Opera is rolling out a major round of AI upgrades to its browsers, bringing Google's latest Gemini models into Opera One, Opera GX, and Opera Neon. With the update, more than 80 million people now get access to Opera's newest AI tools without needing an extra app or subscription.
The biggest change is a new side panel where users can interact with Opera's AI while browsing. It can look at whatever is on screen — a single page, a group of tabs, or even a video — and respond with summaries, quick research, comparisons, or follow-up questions. It also supports voice input and output, plus file analysis for images, videos, and other common formats.
Opera rebuilt the engine behind all of this, pulling in an agentic architecture originally used in Opera Neon. The company says the result is roughly 20 percent faster responses. Privacy controls are included as well, letting users decide how much of their browsing context the AI can see.
This move isn't happening in isolation. OpenAI recently launched ChatGPT Atlas on the Mac — a browser that leans heavily on AI to read pages and automate tasks. And Apple, according to reports, has explored using Google's Gemini to power new search features in Siri. Browsers are starting to become the place where AI features make the most sense, largely because they already sit at the center of how people move around the web.

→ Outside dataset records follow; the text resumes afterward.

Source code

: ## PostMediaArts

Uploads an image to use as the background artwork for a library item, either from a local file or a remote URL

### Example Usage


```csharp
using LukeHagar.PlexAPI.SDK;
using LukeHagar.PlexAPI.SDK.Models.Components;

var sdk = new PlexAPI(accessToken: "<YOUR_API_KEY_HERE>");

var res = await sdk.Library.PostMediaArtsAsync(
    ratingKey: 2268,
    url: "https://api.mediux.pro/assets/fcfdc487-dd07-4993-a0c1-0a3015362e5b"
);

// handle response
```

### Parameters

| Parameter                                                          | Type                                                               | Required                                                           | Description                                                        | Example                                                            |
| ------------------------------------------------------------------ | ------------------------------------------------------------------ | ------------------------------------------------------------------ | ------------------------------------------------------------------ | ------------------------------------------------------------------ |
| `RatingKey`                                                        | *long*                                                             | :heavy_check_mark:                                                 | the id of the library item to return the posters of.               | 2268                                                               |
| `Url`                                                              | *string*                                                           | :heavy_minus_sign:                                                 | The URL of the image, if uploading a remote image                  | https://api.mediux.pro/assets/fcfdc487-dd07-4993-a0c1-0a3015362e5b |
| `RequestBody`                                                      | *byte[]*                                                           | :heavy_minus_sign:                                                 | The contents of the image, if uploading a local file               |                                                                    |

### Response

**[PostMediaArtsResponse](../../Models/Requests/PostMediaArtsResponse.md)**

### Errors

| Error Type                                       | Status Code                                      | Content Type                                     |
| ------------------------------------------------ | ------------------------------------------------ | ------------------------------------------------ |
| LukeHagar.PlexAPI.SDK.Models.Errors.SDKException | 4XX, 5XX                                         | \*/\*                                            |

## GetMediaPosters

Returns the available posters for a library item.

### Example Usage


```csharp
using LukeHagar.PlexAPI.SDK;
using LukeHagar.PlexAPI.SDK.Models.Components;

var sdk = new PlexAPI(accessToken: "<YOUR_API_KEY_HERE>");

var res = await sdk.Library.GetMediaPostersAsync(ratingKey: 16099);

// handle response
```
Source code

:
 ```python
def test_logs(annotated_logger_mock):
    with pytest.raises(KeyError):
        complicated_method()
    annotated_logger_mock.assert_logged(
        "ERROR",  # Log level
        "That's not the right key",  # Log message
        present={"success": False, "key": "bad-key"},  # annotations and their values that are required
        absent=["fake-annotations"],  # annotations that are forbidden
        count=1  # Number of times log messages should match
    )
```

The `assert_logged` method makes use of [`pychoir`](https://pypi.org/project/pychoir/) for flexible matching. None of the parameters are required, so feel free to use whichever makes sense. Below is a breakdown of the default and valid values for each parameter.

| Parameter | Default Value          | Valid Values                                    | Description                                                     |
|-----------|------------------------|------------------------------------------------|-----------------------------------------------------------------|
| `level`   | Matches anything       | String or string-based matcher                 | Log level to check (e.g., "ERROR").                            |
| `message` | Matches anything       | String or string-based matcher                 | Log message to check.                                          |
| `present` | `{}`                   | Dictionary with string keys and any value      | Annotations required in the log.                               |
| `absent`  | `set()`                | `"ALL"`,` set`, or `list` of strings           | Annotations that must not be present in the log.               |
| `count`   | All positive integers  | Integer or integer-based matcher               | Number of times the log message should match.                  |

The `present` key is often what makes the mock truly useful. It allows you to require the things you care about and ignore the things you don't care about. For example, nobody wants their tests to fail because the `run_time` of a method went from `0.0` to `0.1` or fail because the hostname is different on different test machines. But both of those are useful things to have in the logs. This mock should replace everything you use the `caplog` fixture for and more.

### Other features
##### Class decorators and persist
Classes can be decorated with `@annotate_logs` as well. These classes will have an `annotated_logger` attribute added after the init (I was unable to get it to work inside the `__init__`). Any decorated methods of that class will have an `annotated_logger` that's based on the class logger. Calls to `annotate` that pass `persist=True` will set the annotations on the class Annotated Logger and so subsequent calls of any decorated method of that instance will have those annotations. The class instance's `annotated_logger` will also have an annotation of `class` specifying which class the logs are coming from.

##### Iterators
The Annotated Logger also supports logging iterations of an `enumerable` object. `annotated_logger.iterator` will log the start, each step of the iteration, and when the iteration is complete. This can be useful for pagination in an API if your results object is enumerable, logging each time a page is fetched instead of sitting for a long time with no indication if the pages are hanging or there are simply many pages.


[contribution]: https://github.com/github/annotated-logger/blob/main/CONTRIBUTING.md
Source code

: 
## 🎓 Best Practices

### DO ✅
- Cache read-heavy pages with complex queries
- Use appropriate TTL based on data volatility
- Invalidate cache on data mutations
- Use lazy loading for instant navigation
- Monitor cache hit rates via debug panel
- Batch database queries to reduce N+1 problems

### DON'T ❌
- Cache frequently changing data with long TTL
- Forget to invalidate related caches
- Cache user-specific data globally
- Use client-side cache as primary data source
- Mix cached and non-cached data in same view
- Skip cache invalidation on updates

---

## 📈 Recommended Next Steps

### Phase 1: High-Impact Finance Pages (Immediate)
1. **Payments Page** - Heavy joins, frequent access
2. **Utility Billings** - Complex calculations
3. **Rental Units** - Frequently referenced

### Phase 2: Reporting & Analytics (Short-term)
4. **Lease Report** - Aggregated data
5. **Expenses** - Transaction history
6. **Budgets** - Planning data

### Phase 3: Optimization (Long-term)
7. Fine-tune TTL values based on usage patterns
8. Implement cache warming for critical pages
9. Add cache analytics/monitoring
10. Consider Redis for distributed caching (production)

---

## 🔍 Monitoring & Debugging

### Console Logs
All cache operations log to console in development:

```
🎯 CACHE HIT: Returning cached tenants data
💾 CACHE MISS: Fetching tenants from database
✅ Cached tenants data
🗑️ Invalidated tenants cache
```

Opera says Neon users will get the most advanced setup, including access to the Gemini 3 Pro model. Neon has been Opera's testing ground for AI features, so that distinction tracks with how the company has been developing its tools. The update also brings expanded privacy settings so users can control what information the AI is allowed to use when generating answers.
You can download the latest versions of the browsers from the Opera website.